Zweitens haben wir einige sehr gute Kunden – und hier rede ich nicht nur von den ganz großen Unternehmen, die sich strategisch sehr früh schon mit uns auseinandergesetzt haben, wie sie denn das Thema der Digital Experience besser abdecken können. Mit diesen Kunden möchten wir noch breiter und noch strategischer an etwas arbeiten, das ich als Business Outcomes bezeichne. Also wie können wir konkret die Businessziele von Unternehmen mit unserer Technologie weiter unterstützen? Das sind sehr strategische Engagements, die wir hier eingehen und bei denen wir natürlich auch unsere Technologieplattform pushen. Von Kundenseite erhalten wir im umgekehrten Fall aber auch möglichst ungefiltert entsprechende Impulse aus dem Markt und den dortigen Anforderungen. Mit diesen Kunden möchten wir an unserem gemeinsamen Erfolg weiter arbeiten.

Der dritte Punkt bzw. ein weiteres Fokusthema ist für uns die Experience Plattform. Wir glauben fest daran, was ich vorhin gesagt habe, dass ein Content Management System, ein Webshop sowie Analysewerkzeuge für sich genommen alles wichtige Applikationen sind. Aber erst, wenn man das alles auf einer Plattform vereint und damit den Kunden zu jedem Zeitpunkt mit den richtigen Informationen versorgen und ansprechen kann, werden Unternehmen zukünftig noch erfolgreicher sein und sich das Mantra von “Customer Experience Beats The Best Product” in der Praxis auch in Zahlen belegen lassen.

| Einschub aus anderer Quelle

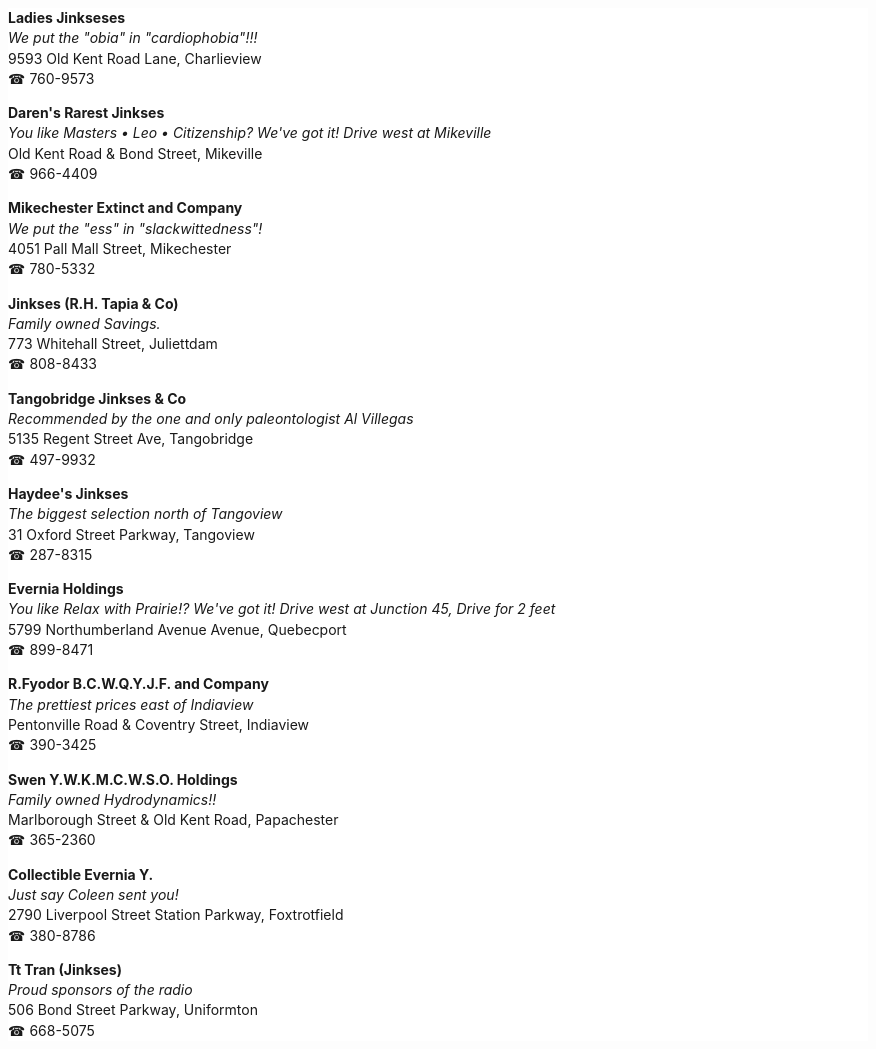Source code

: **Ladies Jinkseses**  
_We put the "obia" in "cardiophobia"!!!_  
9593 Old Kent Road Lane, Charlieview  
☎ 760-9573

**Daren's Rarest Jinkses**  
_You like Masters • Leo • Citizenship? We've got it! 
Drive west at Mikeville_  
Old Kent Road & Bond Street, Mikeville  
☎ 966-4409

**Mikechester Extinct and Company**  
_We put the "ess" in "slackwittedness"!_  
4051 Pall Mall Street, Mikechester  
☎ 780-5332

**Jinkses (R.H. Tapia & Co)**  
_Family owned Savings._  
773 Whitehall Street, Juliettdam  
☎ 808-8433

**Tangobridge Jinkses & Co**  
_Recommended by the one and only paleontologist Al Villegas_  
5135 Regent Street Ave, Tangobridge  
☎ 497-9932

**Haydee's Jinkses**  
_The biggest selection north of Tangoview_  
31 Oxford Street Parkway, Tangoview  
☎ 287-8315

**Evernia Holdings**  
_You like Relax with Prairie!? We've got it! 
Drive west at Junction 45, Drive for 2 feet_  
5799 Northumberland Avenue Avenue, Quebecport  
☎ 899-8471

**R.Fyodor B.C.W.Q.Y.J.F. and Company**  
_The prettiest prices east of Indiaview_  
Pentonville Road & Coventry Street, Indiaview  
☎ 390-3425

**Swen Y.W.K.M.C.W.S.O. Holdings**  
_Family owned Hydrodynamics!!_  
Marlborough Street & Old Kent Road, Papachester  
☎ 365-2360

**Collectible Evernia Y.**  
_Just say Coleen sent you!_  
2790 Liverpool Street Station Parkway, Foxtrotfield  
☎ 380-8786

**Tt Tran (Jinkses)**  
_Proud sponsors of the radio_  
506 Bond Street Parkway, Uniformton  
☎ 668-5075
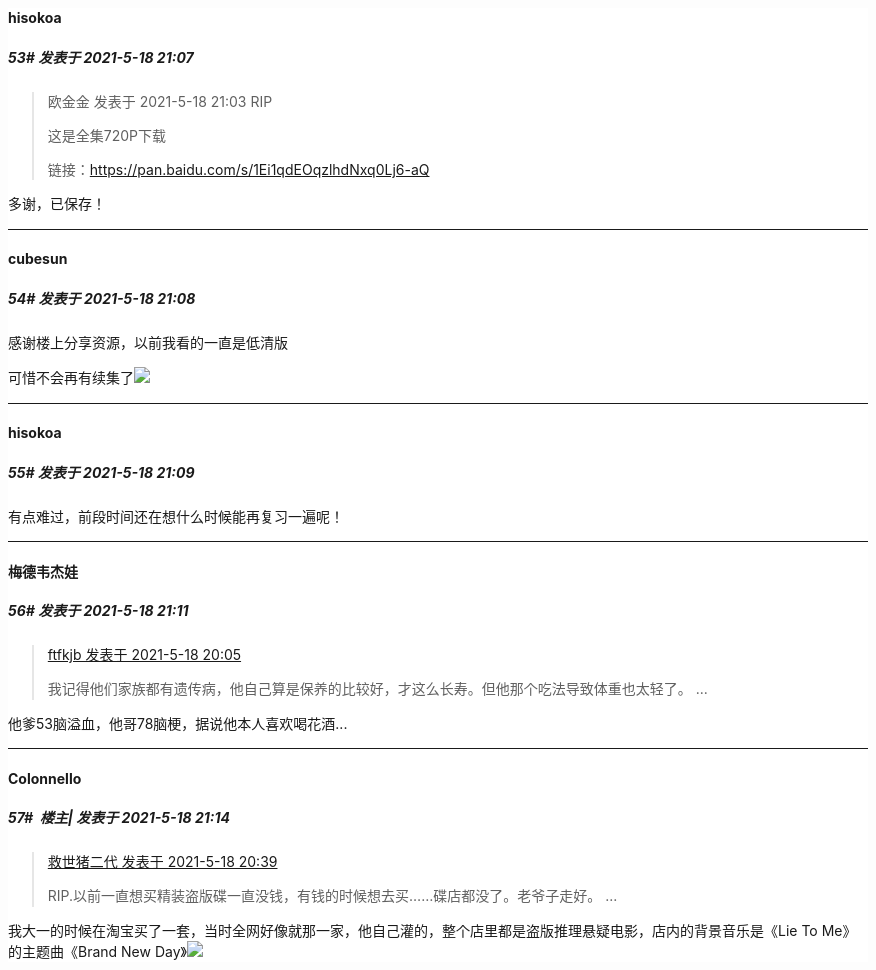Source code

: ####  hisokoa  
##### 53#       发表于 2021-5-18 21:07


<blockquote>欧金金 发表于 2021-5-18 21:03
RIP

这是全集720P下载

链接：https://pan.baidu.com/s/1Ei1qdEOqzlhdNxq0Lj6-aQ
</blockquote>
多谢，已保存！


*****

####  cubesun  
##### 54#       发表于 2021-5-18 21:08


感谢楼上分享资源，以前我看的一直是低清版


可惜不会再有续集了<img src="https://static.saraba1st.com/image/smiley/face2017/135.png" referrerpolicy="no-referrer">


*****

####  hisokoa  
##### 55#       发表于 2021-5-18 21:09


有点难过，前段时间还在想什么时候能再复习一遍呢！


*****

####  梅德韦杰娃  
##### 56#       发表于 2021-5-18 21:11


<blockquote><a href="httphttps://bbs.saraba1st.com/2b/forum.php?mod=redirect&amp;goto=findpost&amp;pid=51295364&amp;ptid=2004738" target="_blank">ftfkjb 发表于 2021-5-18 20:05</a>

我记得他们家族都有遗传病，他自己算是保养的比较好，才这么长寿。但他那个吃法导致体重也太轻了。 ...</blockquote>
他爹53脑溢血，他哥78脑梗，据说他本人喜欢喝花酒...


*****

####  Colonnello  
##### 57#         楼主| 发表于 2021-5-18 21:14


<blockquote><a href="httphttps://bbs.saraba1st.com/2b/forum.php?mod=redirect&amp;goto=findpost&amp;pid=51295607&amp;ptid=2004738" target="_blank">救世猪二代 发表于 2021-5-18 20:39</a>

RIP.以前一直想买精装盗版碟一直没钱，有钱的时候想去买……碟店都没了。老爷子走好。 ...</blockquote>
我大一的时候在淘宝买了一套，当时全网好像就那一家，他自己灌的，整个店里都是盗版推理悬疑电影，店内的背景音乐是《Lie To Me》的主题曲《Brand New Day》<img src="https://static.saraba1st.com/image/smiley/face2017/044.png" referrerpolicy="no-referrer">
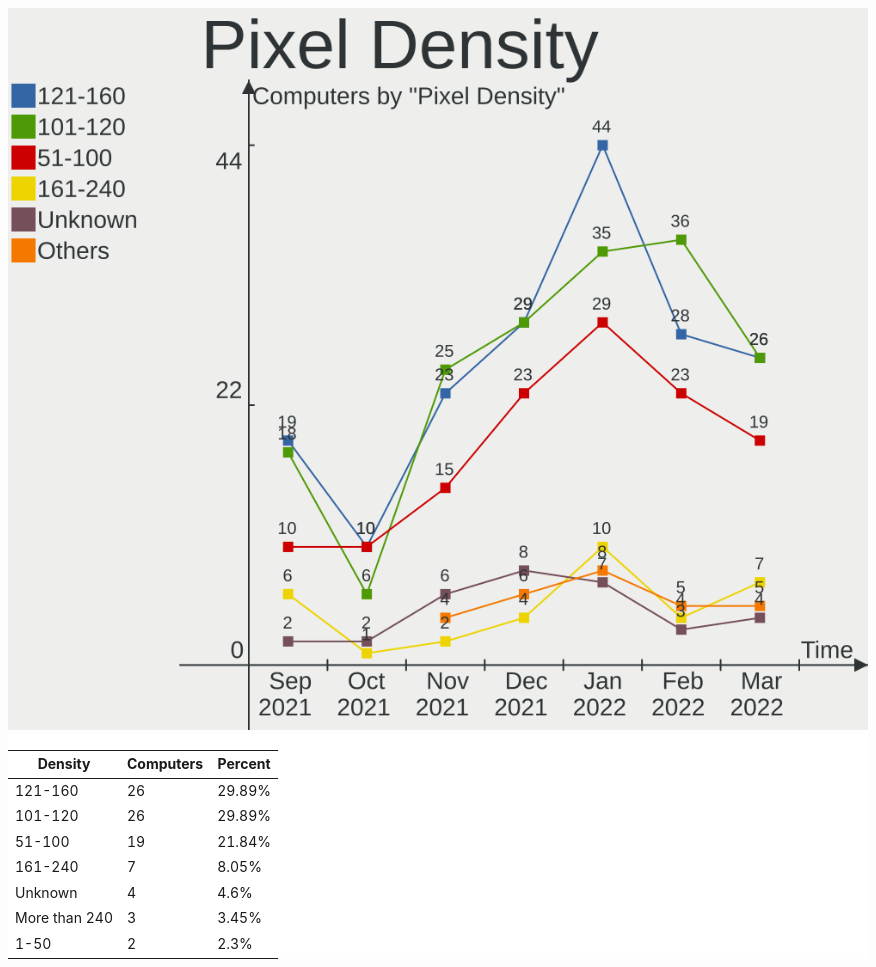 ![Pixel Density](./All/images/line_chart/mon_density.svg)

| Density       | Computers | Percent |
|---------------|-----------|---------|
| 121-160       | 26        | 29.89%  |
| 101-120       | 26        | 29.89%  |
| 51-100        | 19        | 21.84%  |
| 161-240       | 7         | 8.05%   |
| Unknown       | 4         | 4.6%    |
| More than 240 | 3         | 3.45%   |
| 1-50          | 2         | 2.3%    |

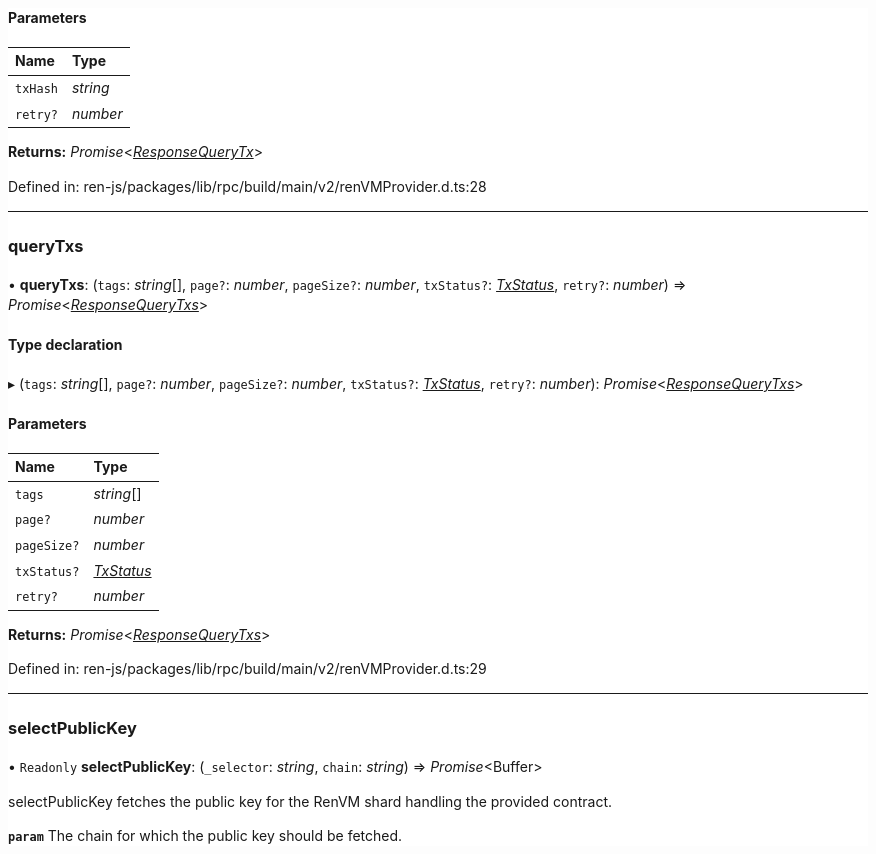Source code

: #### Parameters

| Name | Type |
| :------ | :------ |
| `txHash` | *string* |
| `retry?` | *number* |

**Returns:** *Promise*<[*ResponseQueryTx*](../interfaces/lib_rpc_build_main_v2_methods.responsequerytx.md)\>

Defined in: ren-js/packages/lib/rpc/build/main/v2/renVMProvider.d.ts:28

___

### queryTxs

• **queryTxs**: (`tags`: *string*[], `page?`: *number*, `pageSize?`: *number*, `txStatus?`: [*TxStatus*](../enums/lib_interfaces_build_main_types.txstatus.md), `retry?`: *number*) => *Promise*<[*ResponseQueryTxs*](../interfaces/lib_rpc_build_main_v2_methods.responsequerytxs.md)\>

#### Type declaration

▸ (`tags`: *string*[], `page?`: *number*, `pageSize?`: *number*, `txStatus?`: [*TxStatus*](../enums/lib_interfaces_build_main_types.txstatus.md), `retry?`: *number*): *Promise*<[*ResponseQueryTxs*](../interfaces/lib_rpc_build_main_v2_methods.responsequerytxs.md)\>

#### Parameters

| Name | Type |
| :------ | :------ |
| `tags` | *string*[] |
| `page?` | *number* |
| `pageSize?` | *number* |
| `txStatus?` | [*TxStatus*](../enums/lib_interfaces_build_main_types.txstatus.md) |
| `retry?` | *number* |

**Returns:** *Promise*<[*ResponseQueryTxs*](../interfaces/lib_rpc_build_main_v2_methods.responsequerytxs.md)\>

Defined in: ren-js/packages/lib/rpc/build/main/v2/renVMProvider.d.ts:29

___

### selectPublicKey

• `Readonly` **selectPublicKey**: (`_selector`: *string*, `chain`: *string*) => *Promise*<Buffer\>

selectPublicKey fetches the public key for the RenVM shard handling
the provided contract.

**`param`** The chain for which the public key should be fetched.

Das heißt, wenn wir unsere Mittelstands-Initiative weiter zielgerichtet vorantreiben können, mit unseren Strategic-Accounts noch enger gemeinsam an der Verbesserung unserer Produkte und am gemeinsamen, digitalen Erfolg arbeiten und damit über unsere Experience Plattform noch mehr Kunden begeistern können, war es für uns ein gutes Jahr.
Vielen Dank für das Gespräch, Christoph!

Interviewpartner
Christoph Kull
Vice President und Managing Director Central Europe bei Adobe
Christoph Kull ist Vice President und Managing Director Central Europe bei Adobe. Davor war er Geschäftsleiter Vertrieb und Marketing für die Region DACH bei Workday. Er kann auf über 15 Jahre Erfahrung in der Software Branche zurückblicken und verfügt über einen MBA in International Consulting von der Graduate Business School in Pforzheim sowie einen Universitätsabschluss in Wirtschaftsinformatik der University of Washington in Seattle.